Industrial & Engineering Chemistry Research, Vol.49, No.19, 9043-9051, 2010
Fenton's Depuration of Weathered Olive Mill Wastewaters over a Fe-Ce-O Solid Catalyst
The treatment of actual olive mill wastewaters, coming from an evaporation pond subjected to climatic conditions, was studied by the heterogeneous Fenton process with the laboratory catalyst Fe-Ce-O 70/30. Investigating the impact of the solid load, hydrogen peroxide concentration, and pH over the methodology efficiency a full factorial experimental design was followed by results stating that the amount of Fe-Ce-O 70/30 and pH had a high influence on final depuration, while [H2O2] was not statistically relevant. Reduced models based on those data showed some ability to predict chemical oxygen demand (COD) removal, final effluent biodegradability, and iron leached concentration. Also respirometric and luminescence techniques were used to evaluate toxicity.

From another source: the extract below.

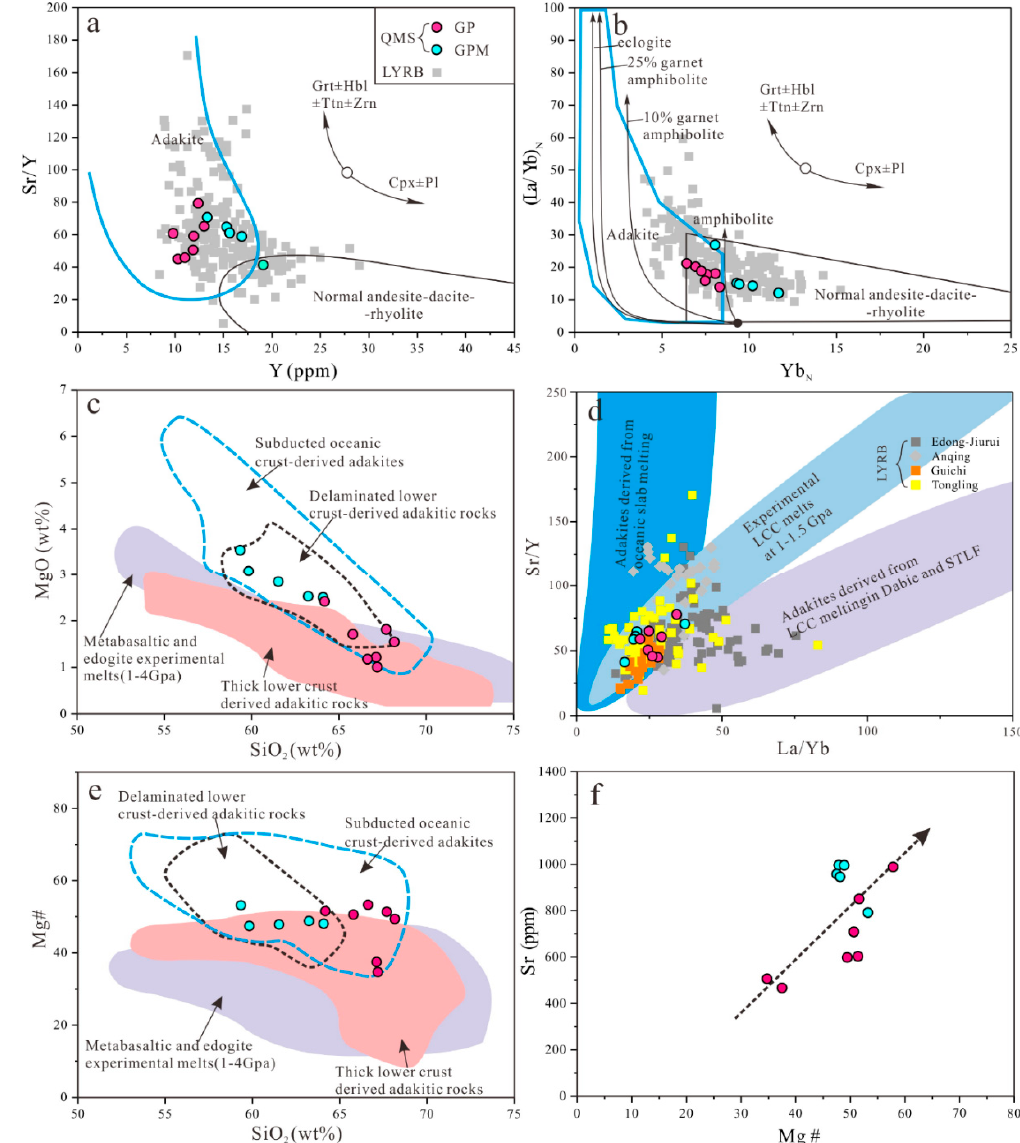
Figure 7. ( a ) Sr/Y–Y (after [31]), ( b ) Sr/Y vs. (La/Yb) N classification diagram (after [31]), ( c ) MgO vs. SiO 2 , ( d ) Sr/Y vs. La/Yb (after [32]), ( e ) Mg# vs. SiO 2 , and ( f ) Mg# vs. Sr for the Qiaomaishan intrusive rocks and other MLYRB adakitic rocks. The area of subducted oceanic adakites is from [9,17], the area of experimental lower continental crust (LCC) melts (1–4 GPa) is from [33], the area of delaminated lower crust-derived adakitic rocks is from [34,35], and the area of thick lower crust-derived adakitic rocks is from [36]. Data for MLYRB adakitic rocks are from [9,16,32,37]. The REEs of the Qiaomaishan intrusive rocks exhibit strong enrichments in LREEs relative to HREEs as well as different LREE/HREE ratios (11.9–15.2 for GP, and 9.9–14.9 for GPM, Table S1) with slightly negative Eu anomalies (0.86–0.93). GP has systematically lower REE contents and more depleted HREE than GPM (Figure 8a). The intrusive rocks share similar normalized trace element patterns (Figure 8b) characterized by an enrichment of large ion lithophile elements (LILEs; e.g., Ba, Rb, and Th), and depletion of high field strength elements (HFSEs) with positive anomalies of Sr and Pb and pronounced negative anomalies of Ta, Nb, and Ti (Figure 8b). However, GPM has systematically higher Cr (27.6–40.5 ppm), Ni (15.84–31.39), and V (99.4–138.0) contents than GP (Cr: 7.6–21.5 ppm, Ni: 4.48–20.12 ppm, and V: 55.9–77.7).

The recommend operational conditions gathered up when each one of the response factors was optimized were diverse. From those, it seemed appropriate to run with high Fe-Ce-O loads (1.5 g/L) allied with pH = 4 and [H2O2]= 115 mM since, even if COD degradation (24%) was not the highest one, the final effluent was very biodegradable (BOD5/COD = 0.54) allowing the application of an activated sludge post-treatment. Furthermore, for these conditions, catalyst stability was safeguarded since Fe elution was low (0.12 mg/L). Finally, the catalytic system involving Fenton's peroxidation Fe-Ce-O 70/30 was revealed to be promising for real olive mill wastewaters biodegradability improvement and toxicity removal enabling a proper postbioremediation.